# Общий раздел > Форум свободного общения > Юмор >  Законы жизни.

## Irina

*Законы жизни.*

*Закон биомеханики:*
Как только вы, работая над авто в гараже, запачкаете руки солидолом, вам приспичит в туалет.

*Закон причинно-следственной связи:*
Если вы наплетете боссу, что вы опоздали на работу по причине
проколотого колеса, то завтра на пути на работу вы действительно
проколете колесо.

*Закон движения тел:*
Если вы перестроитесь в другой поток движения, тот из которого вы
перестроились сразу начнет двигаться быстрее того куда вы перестроились.
*
Общий закон механики:*
Когда вы доказываете кому-то почему что-либо не работает, оно как раз
начинает работать.

*Закон биомеханики:*
Сила чесотки прямо пропорциональна трудности достать до чешущегося
места.
*
Закон центробежности:*
В кинотеатре люди, наиболее близкие к центру ряда сидений, приходят
последними.

*Закон термодинамики:*
Как только вы в офисе нальете кружку горячего кофе, вас вызовет босс, и
продержит до тех пор, пока кофе не остынет.

*Закон близости:*
Если в раздевалке, состоящей из 500 узких шкафчиков, всего двое людей,
их шкафчики будут рядом друг с другом.
*
Закон попадающих тел:*
Шансы бутерброда с повидлом на падение повидлом вниз прямо
пропорциональны стоимости ковра.

*Закон логики:*
Босс заявляет, что возможно все, если делать это придется не ему.

----------


## vova230

Еще один интересный способ добычи огня – на этот раз с помощью алюминиевой банки.

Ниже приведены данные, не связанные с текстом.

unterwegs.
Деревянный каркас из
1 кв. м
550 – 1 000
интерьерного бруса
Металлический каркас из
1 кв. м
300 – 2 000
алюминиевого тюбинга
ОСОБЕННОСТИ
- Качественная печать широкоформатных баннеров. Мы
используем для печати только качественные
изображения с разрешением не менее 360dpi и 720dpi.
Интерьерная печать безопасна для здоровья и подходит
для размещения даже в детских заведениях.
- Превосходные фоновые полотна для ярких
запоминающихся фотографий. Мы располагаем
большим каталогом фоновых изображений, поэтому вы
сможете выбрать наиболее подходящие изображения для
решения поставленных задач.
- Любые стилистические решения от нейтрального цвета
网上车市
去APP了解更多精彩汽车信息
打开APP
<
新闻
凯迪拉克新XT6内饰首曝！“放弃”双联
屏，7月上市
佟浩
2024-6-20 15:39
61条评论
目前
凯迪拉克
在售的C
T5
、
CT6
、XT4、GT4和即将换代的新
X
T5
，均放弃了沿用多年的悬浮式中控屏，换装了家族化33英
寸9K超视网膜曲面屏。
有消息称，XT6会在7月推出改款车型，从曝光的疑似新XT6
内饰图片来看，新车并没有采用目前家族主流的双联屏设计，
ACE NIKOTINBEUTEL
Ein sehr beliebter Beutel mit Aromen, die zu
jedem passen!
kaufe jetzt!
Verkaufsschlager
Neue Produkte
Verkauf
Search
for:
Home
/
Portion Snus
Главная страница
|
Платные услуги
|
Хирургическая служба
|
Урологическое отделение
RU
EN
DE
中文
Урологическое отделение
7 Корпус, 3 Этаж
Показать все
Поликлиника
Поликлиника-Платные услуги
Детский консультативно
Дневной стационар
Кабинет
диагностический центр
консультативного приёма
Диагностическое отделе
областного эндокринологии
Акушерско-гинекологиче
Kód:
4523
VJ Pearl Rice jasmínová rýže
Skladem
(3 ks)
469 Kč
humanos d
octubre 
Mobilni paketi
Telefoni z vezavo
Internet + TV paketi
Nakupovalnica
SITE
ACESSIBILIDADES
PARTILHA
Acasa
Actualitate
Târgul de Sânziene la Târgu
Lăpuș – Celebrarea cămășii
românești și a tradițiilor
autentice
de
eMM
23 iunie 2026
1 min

Оказывается, с помощью банки кока-колы и плитки шоколада можно развести огонь. Это конечно совет по выживанию скорее для американских подростков, только они повсюду с собой таскают подобную хрень (я имею ввиду колу, шоколад – вещь хорошая.Находим любого американского подростка. Даем по шее, забираем банку колы и плитку шоколада. Банку переворачиваем. Дно у нее немного вогнутое, матовое, и отлично полируется шоколадом. Десять минут работы и в зеркальной поверхности банки можно увидеть свое искаженное отражение. Теперь остается только поймать на это вогнутое зеркало немного солнца и направить на что-то легко возгорающееся – кусочек бумаги, пучок сухой травы. Шоколад кстати, после этих манипуляций есть не советуют, хотя когда речь идет о выживании, обогащенный алюминием шоколад мало кого смутит.

----------


## Sanych

Шоколадкой полирнуть нато что ли?? Типа паста ГОИ???
Кстати паста ГОИ была придума в *Г*осударственном *О*птическом *И*нституте для полировки стекол. А какие только я расшифровки не слышал и предположения. Даже такую, что мужик с фамилией Гои её придумал

----------